Some, usually millennials, will send a plate of food back after they ate almost the entire thing and expect to be compensated for it. They can't believe that you can't order a burger at 8 in the morning, or they roll their eyes at you because you can't accommodate their vegan gluten-free diet.
The strangest creatures are the ones who usually go out to dinner late on sunday night or very very early in the morning. They start pressing at the doors at 6:15am.
Then, when it comes time to settle the tab we decide whether or not to add a gratuity to the bill. For those who don't know what this means: generally if you eat in a restaurant with a group of six or more people the server will add a service charge, or gratuity. In Chicago it's probably going to be 18-20%. However, in a restaurant where the management is often scarce and servers are usually left to our own devices and the clientele is often at least 50% foreign, the 20% comes out more than you'd think. Each server has their own justification for it, and we've all done it. Every server in the restaurant has added a 20% gratuity to a rude french person. Some add it to to-go orders (especially if they're ordering for their whole office, that's 'six or more' right?), some add it to stupid miniscule charges like a banana just to stick it to them, and some will add it to a really annoying party of five.
I think it's interesting the word gratuity from the route gratuitas, or gift, something freely given, or similarly, gratis, which means free or without charge--which is exactly how we feel sometimes. I don't come to work at a charity. It may be hospitality, but lets face it we give good service, we give great service, to get paid. And when we don't get the paper it can be hard sometimes continue on doing the job, which is why--in the spirit of raising spirits and helping you to forget your lowly status in society-- the hotel throws it's annual employee party. This party, intended to boost morale and at the very least provide enough free alcohol to fake it, comes at the tail end of summer, also known as our busiest season.
So, from gratuitous tipping on a gold card to gratuitous spending in the gold coast, outfits must be purchased for this event. But more important than an outfit (yes, there are things more important than clothes) was finding a date. I wasn't just shopping for a bow tie, I was shopping for a man. I was in the shirts department at Brooks Brothers scoping out the prospects. Seventy percent straight, and one hundred percent preppy. Here we have mister on-trend, navy blazer and neon pink pants with a yellow pocket square, too showy and 'of the moment' for me. I like a guy either a little ahead or a little behind but never right on the target.
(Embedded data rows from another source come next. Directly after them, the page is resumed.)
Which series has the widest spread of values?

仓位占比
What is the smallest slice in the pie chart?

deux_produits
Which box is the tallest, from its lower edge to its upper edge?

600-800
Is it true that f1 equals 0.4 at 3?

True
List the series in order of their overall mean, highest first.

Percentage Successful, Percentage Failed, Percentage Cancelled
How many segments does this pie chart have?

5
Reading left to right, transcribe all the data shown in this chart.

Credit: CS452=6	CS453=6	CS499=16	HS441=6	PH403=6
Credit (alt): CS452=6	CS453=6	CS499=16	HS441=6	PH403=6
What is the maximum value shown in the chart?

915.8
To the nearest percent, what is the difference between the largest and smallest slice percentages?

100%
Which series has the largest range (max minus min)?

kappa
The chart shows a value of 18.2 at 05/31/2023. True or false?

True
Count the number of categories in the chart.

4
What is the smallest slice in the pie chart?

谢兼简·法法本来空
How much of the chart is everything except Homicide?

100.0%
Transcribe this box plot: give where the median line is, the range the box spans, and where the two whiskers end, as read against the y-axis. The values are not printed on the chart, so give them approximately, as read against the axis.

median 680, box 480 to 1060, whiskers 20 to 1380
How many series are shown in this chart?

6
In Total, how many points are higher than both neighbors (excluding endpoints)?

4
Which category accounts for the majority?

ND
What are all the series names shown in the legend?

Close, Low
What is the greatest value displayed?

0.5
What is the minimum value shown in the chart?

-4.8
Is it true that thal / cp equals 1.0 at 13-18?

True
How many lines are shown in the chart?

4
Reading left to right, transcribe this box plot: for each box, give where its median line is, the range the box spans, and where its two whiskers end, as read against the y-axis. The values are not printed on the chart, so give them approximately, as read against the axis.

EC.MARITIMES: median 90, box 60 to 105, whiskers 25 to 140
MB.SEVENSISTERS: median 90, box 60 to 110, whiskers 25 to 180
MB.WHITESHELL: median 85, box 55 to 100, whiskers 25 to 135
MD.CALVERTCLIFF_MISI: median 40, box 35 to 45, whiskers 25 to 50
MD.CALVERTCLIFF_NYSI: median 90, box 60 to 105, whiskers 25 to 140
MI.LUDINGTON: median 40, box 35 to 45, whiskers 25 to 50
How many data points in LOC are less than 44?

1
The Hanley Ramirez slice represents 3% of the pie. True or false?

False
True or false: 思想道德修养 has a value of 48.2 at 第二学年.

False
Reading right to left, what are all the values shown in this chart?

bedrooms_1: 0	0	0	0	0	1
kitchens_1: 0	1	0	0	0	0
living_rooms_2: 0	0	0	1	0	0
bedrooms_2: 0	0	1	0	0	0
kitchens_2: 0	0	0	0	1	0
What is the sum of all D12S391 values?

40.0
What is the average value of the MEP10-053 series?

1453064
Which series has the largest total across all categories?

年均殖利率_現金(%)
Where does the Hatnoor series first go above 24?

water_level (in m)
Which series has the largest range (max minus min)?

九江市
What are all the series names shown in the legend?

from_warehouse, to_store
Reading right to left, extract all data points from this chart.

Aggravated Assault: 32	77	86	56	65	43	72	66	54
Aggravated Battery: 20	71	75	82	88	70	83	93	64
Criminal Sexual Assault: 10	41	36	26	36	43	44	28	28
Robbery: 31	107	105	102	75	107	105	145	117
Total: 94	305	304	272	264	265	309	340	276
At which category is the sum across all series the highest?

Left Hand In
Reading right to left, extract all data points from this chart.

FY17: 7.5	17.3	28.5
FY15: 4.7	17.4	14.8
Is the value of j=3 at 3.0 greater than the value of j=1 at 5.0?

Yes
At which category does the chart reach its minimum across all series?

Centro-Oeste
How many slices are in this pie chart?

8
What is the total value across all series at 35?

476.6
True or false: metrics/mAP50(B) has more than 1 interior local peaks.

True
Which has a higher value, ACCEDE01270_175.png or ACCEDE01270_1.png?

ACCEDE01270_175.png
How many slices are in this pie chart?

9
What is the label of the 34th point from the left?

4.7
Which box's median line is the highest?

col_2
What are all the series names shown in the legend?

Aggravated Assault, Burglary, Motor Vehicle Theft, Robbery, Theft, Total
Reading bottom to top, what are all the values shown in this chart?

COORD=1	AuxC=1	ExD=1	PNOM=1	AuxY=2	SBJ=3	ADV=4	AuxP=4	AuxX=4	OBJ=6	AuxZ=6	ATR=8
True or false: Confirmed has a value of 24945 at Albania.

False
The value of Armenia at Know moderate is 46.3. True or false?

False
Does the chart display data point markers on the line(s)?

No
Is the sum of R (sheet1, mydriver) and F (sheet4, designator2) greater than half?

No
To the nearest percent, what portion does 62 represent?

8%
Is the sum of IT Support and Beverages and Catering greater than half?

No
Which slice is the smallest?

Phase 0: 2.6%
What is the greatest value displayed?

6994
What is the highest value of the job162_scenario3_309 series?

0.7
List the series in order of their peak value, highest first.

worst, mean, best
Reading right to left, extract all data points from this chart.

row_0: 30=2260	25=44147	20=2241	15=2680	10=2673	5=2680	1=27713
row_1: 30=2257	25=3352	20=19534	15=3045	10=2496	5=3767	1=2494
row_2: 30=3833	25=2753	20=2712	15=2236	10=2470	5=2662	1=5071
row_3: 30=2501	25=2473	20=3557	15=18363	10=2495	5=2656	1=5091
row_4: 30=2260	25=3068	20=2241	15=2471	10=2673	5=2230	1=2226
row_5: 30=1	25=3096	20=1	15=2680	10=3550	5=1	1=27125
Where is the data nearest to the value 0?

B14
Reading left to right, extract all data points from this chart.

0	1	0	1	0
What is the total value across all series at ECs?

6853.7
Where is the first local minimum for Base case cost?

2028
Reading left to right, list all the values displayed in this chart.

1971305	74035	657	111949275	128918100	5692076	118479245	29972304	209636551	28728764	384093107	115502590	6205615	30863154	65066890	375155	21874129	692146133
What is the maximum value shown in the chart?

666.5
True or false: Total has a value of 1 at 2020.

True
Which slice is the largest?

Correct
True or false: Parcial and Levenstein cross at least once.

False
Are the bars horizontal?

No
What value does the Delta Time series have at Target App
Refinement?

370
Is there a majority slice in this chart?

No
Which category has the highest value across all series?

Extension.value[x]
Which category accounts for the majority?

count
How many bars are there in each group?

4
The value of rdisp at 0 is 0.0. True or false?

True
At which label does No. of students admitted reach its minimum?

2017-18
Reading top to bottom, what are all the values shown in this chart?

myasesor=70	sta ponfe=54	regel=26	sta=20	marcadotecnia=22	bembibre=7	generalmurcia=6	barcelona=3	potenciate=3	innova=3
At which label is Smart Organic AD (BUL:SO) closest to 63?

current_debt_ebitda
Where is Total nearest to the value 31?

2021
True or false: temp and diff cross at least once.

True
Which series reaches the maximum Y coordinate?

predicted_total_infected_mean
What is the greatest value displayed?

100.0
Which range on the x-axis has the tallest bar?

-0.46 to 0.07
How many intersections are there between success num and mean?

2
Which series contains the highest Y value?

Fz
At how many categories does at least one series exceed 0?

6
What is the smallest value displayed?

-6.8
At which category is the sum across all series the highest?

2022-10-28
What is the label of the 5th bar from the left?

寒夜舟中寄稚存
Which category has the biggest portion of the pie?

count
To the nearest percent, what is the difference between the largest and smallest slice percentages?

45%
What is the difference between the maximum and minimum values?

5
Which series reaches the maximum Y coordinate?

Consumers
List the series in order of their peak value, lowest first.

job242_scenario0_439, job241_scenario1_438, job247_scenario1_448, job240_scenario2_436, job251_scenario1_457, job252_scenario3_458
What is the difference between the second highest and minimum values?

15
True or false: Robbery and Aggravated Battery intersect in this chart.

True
Then we have mister mister, the guy wearing a suit that looks like it was from the early 80s, who was a little too far off target. All of the bow ties we classic, easy to wear, and looked exactly like every other tie I had. The same could be said about the men. Moving on.
Six blocks and hundreds of eligible bachelors later I found these:
It was then I realized that there is something more important than having a date to a work party: looking goddamn fierce.